Q10.Were weddings and birthdays important to the Kombumerri people and how did this happen? (Celebrations and Corroborees).
Q14.What were the traditional laws, protocols and customs of the Kombumerri people?

Resource transcript –

Sorry Business, worldwide, it affects families to the extent that it can cause families to go into mourning, we call it Sorry Business, for weeks. Some days, sometimes weeks. Others depending on the cultural mores or cultural values can go into months. Depends who the people are and, as I said, their cultural values. And, I clearly remember a family and my wife’s people, they were called in to assist with a particular Sorry Business episode just over the border and a baby had passed away. All gathered there, the Bundjalung and the dancers came there specifically. I have never seen this… not never but I have not seen this before. The dancers themselves as a mark of respect and showing the protocol of the family love connection they had their hairs absolutely… every grain of hair, completely covered with red right down all there body cause the dancers were semi-naked. Well, they were properly attired but the rest of their body was naked and I looked at their feet.
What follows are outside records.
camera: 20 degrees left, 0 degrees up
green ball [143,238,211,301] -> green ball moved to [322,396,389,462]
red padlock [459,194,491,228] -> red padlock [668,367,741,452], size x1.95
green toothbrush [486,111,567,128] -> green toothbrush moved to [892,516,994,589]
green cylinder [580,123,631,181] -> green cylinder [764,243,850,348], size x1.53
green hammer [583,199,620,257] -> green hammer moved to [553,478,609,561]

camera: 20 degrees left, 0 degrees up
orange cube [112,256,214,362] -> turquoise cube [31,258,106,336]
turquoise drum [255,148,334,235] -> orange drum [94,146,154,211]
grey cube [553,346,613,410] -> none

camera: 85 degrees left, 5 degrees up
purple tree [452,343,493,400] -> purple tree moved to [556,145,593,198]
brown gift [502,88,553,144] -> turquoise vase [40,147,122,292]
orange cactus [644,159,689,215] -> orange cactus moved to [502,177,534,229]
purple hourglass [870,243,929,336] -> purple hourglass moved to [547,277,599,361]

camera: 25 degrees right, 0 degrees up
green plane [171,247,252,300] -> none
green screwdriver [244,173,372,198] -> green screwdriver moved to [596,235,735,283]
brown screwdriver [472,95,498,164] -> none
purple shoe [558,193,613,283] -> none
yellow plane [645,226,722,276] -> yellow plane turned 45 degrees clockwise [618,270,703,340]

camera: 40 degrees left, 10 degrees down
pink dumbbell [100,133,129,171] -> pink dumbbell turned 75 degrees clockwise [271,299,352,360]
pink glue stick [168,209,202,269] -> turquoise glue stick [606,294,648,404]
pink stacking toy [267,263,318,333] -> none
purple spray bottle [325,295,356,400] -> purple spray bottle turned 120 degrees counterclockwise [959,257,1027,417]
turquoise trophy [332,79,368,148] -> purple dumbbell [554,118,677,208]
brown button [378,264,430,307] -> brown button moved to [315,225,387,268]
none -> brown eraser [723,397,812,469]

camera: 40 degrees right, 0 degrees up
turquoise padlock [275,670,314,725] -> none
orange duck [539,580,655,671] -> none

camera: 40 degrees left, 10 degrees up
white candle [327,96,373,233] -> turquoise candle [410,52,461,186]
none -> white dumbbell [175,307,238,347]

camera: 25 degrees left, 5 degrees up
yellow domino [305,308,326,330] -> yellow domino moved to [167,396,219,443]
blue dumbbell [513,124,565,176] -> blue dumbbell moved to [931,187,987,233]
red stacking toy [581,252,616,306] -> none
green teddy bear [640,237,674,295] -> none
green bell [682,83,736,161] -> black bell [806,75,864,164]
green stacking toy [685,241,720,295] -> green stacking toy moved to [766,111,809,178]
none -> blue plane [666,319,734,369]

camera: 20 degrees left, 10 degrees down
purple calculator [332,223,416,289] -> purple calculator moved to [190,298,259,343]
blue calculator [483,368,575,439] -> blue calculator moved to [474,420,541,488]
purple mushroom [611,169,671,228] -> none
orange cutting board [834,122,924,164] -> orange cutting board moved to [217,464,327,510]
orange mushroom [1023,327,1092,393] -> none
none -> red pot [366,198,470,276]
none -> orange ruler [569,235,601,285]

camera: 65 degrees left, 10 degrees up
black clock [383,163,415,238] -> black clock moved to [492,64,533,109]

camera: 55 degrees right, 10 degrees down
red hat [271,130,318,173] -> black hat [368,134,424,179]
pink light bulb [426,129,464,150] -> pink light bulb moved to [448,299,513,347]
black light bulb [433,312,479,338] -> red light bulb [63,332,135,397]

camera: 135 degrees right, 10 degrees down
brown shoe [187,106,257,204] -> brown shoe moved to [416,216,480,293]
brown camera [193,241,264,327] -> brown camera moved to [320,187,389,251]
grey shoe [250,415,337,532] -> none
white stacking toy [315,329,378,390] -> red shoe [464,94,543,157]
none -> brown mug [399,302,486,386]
Even their toenails, it shows you the aptitude concerning the respect that had for those particular people and families, their toenails were covered in red. There was no part of their body that was not covered in red and that was part of the Sorry Business and of course they did the dancing around the grave and that would have taken in the order of five minutes. So, it shows the deep respect that we have for Sorry Business. Likewise with ceremony, it’s just like if someone… if they get married, both parties, both sides, the father’s side, the mother’s side, they will all be in one accord, and that’s important. Everyone’s happy and then the young couple, in those days, they would go away, they would make a home together. And that’s part of the age old law. When you get married the two become one, which they did. The two young, Yilgahn and Mibin, the warrior and the woman, Yilgahn, they would, after being with family, everyone’s happy, go away and make their own place elsewhere. So, it’s part of the protocol of living and making a family together. With the Sorry Business that was most important because death is not just a passing thing like today, we’ve become impervious to the tenderness of someone passing away, the sorrow, but in those days, very, very sacred. Someone going to sleep, very sacred, very important and there are many ways of how to bury that person too. Especially where you are.